5 Fragen an Synchronsprecher Jakob Riedl:
"Sowohl Kreative als auch Synchronfirmen haben verschlafen"
Gagen wie vor 40 Jahren? Jakob Riedl bestätigt "wahnwitzige Preismechanismen" bei der Dienstleistung Synchronisation.
Synchronsprecher Benjamin Völz hat kürzlich die niedrigen Gagen in seiner Branche beklagt, ein Niveau wie vor 40 Jahren angeprangert. Kommentatoren hielten mit lukrativen Aufträgen in der Werbung entgegen. Stimmt das? Wir haben bei Synchronsprecher Jakob Riedl in München nachgefragt. Er leiht zum Beispiel seit 1999 Randy Marsh seine Stimme, dem regelmäßig durchdrehenden Familienvater aus "South Park". Riedl ist aber auch in Serien wie "Lilyhammer", "Outlander" oder "The Fall" zu hören.
W&V Online hat Jakob Riedl mit 5 Fragen zur Lage bei Synchronsprechern konfrontiert.
Herr Riedl, Ihr Kollege Benjamin Völz hat kürzlich die schlechte Bezahlung von Synchronsprechern in einem Interview angeprangert. Viele Kommentare hielten dagegen und hoben die "Top-Honorare" in der Werbung entgegen. Spricht es sich für Reklame wirklich lukrativer?
Die Kommentatoren sind wirklich lustig.

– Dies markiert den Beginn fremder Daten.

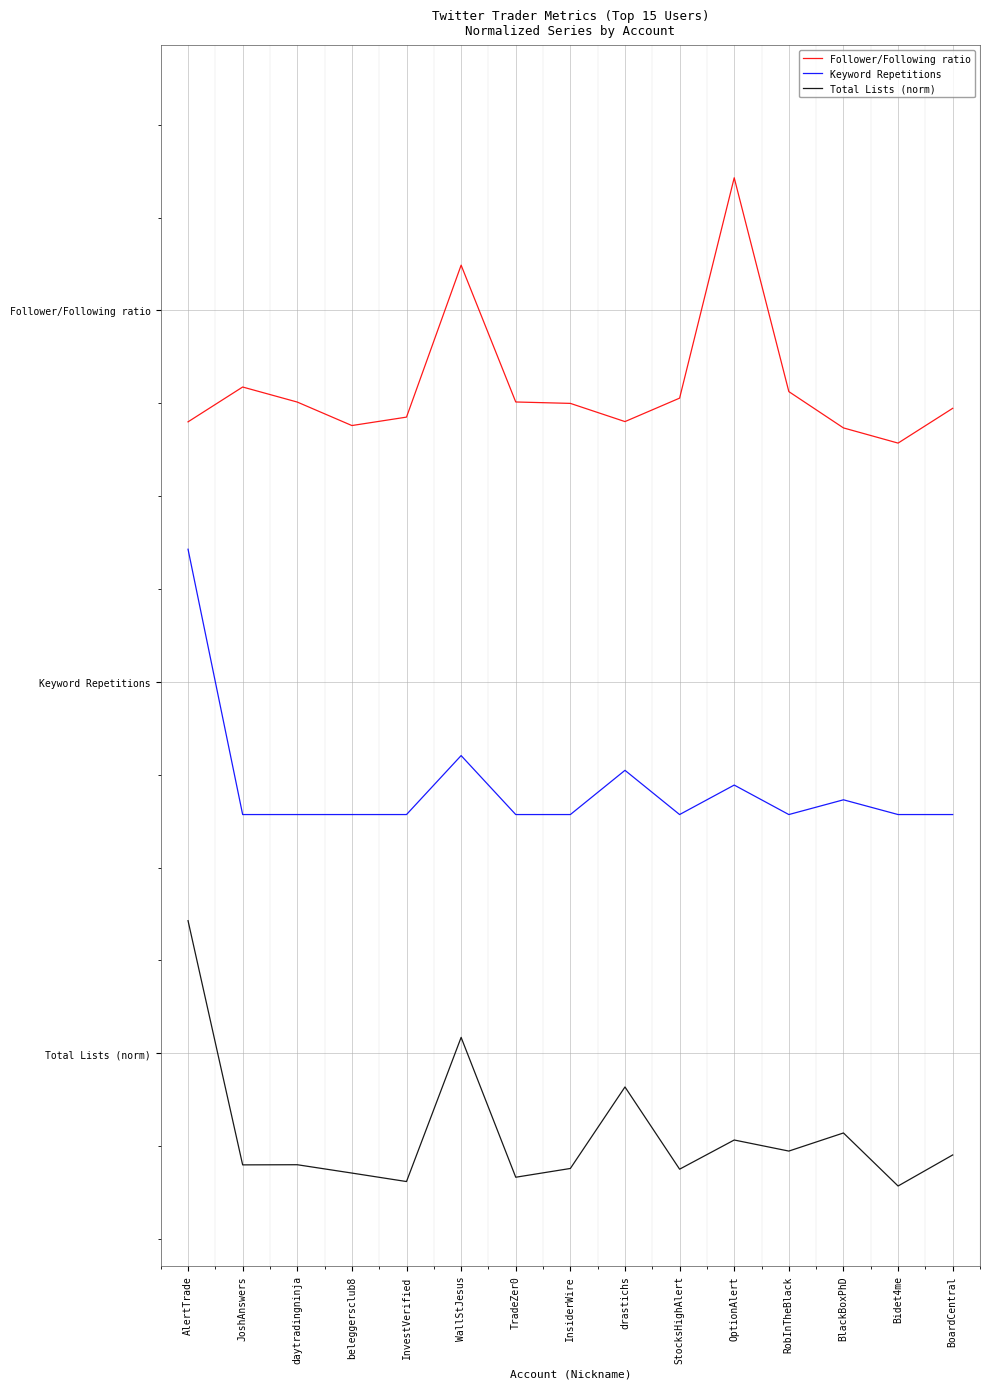

What are all the series names shown in the legend?

Follower/Following ratio, Keyword Repetitions, Total Lists (norm)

Wer synchronisiert, spricht deshalb noch lange nicht jeden Tag Werbung! Okay, Funk- und TV-Spots sind zwar im Schnitt höher dotiert als etwa Synchronrollen. Aber so oder so besteht der "Hauptberuf Sprecher" aus echter, oft harter Arbeit. Wer's nicht glaubt, kann es ja mal eine Woche lang unter realen Bedingungen ausprobieren, das ist meines Wissens nicht verboten. Außerdem befinden sich die Synchrongagen, im Gegensatz zu den Werbepreisen, tatsächlich im Dauersinkflug. In der Sparte fehlt seit Jahrzehnten jeglicher Inflationsausgleich.

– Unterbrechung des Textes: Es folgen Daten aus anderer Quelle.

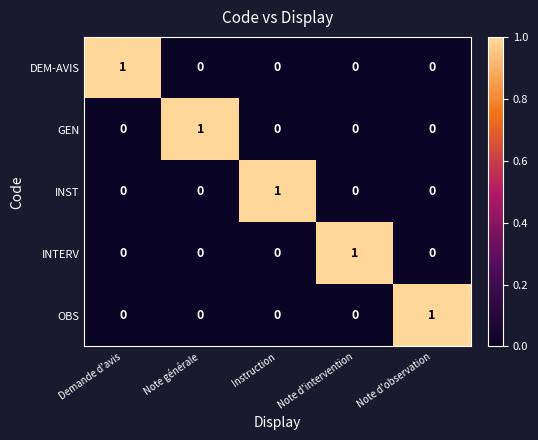

Reading left to right, transcribe all the data shown in this chart.

DEM-AVIS: Demande d'avis=1	Note générale=0	Instruction=0	Note d'intervention=0	Note d'observation=0
GEN: Demande d'avis=0	Note générale=1	Instruction=0	Note d'intervention=0	Note d'observation=0
INST: Demande d'avis=0	Note générale=0	Instruction=1	Note d'intervention=0	Note d'observation=0
INTERV: Demande d'avis=0	Note générale=0	Instruction=0	Note d'intervention=1	Note d'observation=0
OBS: Demande d'avis=0	Note générale=0	Instruction=0	Note d'intervention=0	Note d'observation=1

Woran liegt es aus Ihrer Sicht, dass trotz der Flut an US-Inhalten – etwa durch neue Streamingplattformen – ein Preiskampf um die Dienstleistung Synchronisation entbrannt ist?
Das wüsste ich auch gern, nur wird mir leider schon beim Nachdenken schwindelig. Denn eigentlich steckt der derzeitige Auftragsboom ja voller Chancen. Die gesamte Synchronindustrie sollte viel selbstbewusster auftreten! Schließlich sorgen wir für die massenhafte Lokalisierung ausländischer Content-Produkte UND die unaufhörliche Bestückung sämtlicher deutschsprachiger Fernsehkanäle. Das alles kann man nicht einfach so in die Mongolei auslagern. Aber weil sowohl wir Kreativen als auch die Synchronfirmen richtig schlimm verschlafen haben, ist die blindwütige Preisschrauberei inzwischen ein Selbstläufer.
Sind Amerikaner härtere Auftraggeber?
Mit US-Firmen habe ich selbst noch nie verhandelt. Darum hier nur ein vorsichtiges "Keine Ahnung". Zwar deutet einiges darauf hin, dass internationale Verleihfirmen hier in Deutschland in Sachen Auftragsvergabe ein ziemlich freies Schussfeld haben. Längst legen aber auch deutsche Medienkonzerne die gleichen wahnwitzigen Preismechanismen und "Total-Buyout"-Verträge vor.
Können Sie es sich leisten, Aufträge abzulehnen?
Durchaus, es fliegen immer wieder kleinere Aufträge raus – etwa aufgrund von Terminkollisionen. Das ist aber unschädlich, man hat ja Kollegen. Delikater wird die Sache, wenn ich eine Rolle schon angetreten habe, sich der Produktionsstress aber bis zum Galeerensträflings-Tempo steigert. Ich kann meine vergleichsweise altmodische Detailversessenheit einfach nicht restlos abschalten! Dann treibt mich meine sehr schlechte Laune schon mal in den nächsten Stadtpark. Offenbar hat sich die Lage gerade in den vergangenen beiden Jahren zugespitzt, dagegen wehren geht kaum.
Wo lassen Sie Dampf ab?
Randy Marsh in "South Park" muss sich Folge für Folge furchtbar aufregen – auch und gerade über die Folgen der Globalisierung. Das verschafft mir als Synchronstimme, neben immensem Jux, ein Gefühl überirdischer Losgelöstheit. Andere machen für so etwas ein mehrtägiges Yoga-Seminar im Hunsrück.